If you prefer a single origin with a more traditional profile, the Tanzania Peaberry Espresso (medium-dark) is roasted specifically for espresso — deeper, rounder, and very much at home in a flat white. Both come from our Adelaide-roasted range, roasted to order with the date on every bag.

Frequently asked questions

How much coffee do I use for a double shot?

Use 18 grams of ground coffee for a standard double basket, yielding 36 grams of espresso at a 1:2 ratio. Check your basket's rated capacity — some doubles are designed for 14–16g or 20–22g — and dose within about 1g of its rating.

What temperature should espresso be brewed at?

Brew espresso at 90–96°C, with about 93°C as the standard starting point.
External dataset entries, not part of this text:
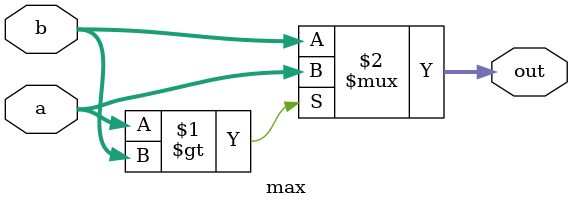
<source format=v>
module max #(parameter DW = 16
	     )
   (
    //Inputs
    input [DW-1:0]  a,
    input [DW-1:0]  b,
    //Outputs
    output [DW-1:0] out
    );

   assign out = (a > b) ? a : b;

endmodule

</source>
Lighter roasts generally benefit from the warmer end of that range to extract fully; darker roasts often taste smoother a degree or two cooler.

Do I need to weigh my espresso shots?

Yes — weighing dose and yield is the single biggest upgrade to home espresso consistency. Crema makes eyeballing volume unreliable, and a 2-gram swing in dose noticeably changes the shot. A set of 0.1-gram scales costs less than a week of café coffees.

Can I use any coffee beans for espresso?

You can brew any coffee as espresso, but beans roasted with espresso in mind — like an espresso blend or a medium-dark single origin — are easier to dial in and more forgiving in milk. Very light filter roasts can work, but they typically demand higher temperatures and longer ratios.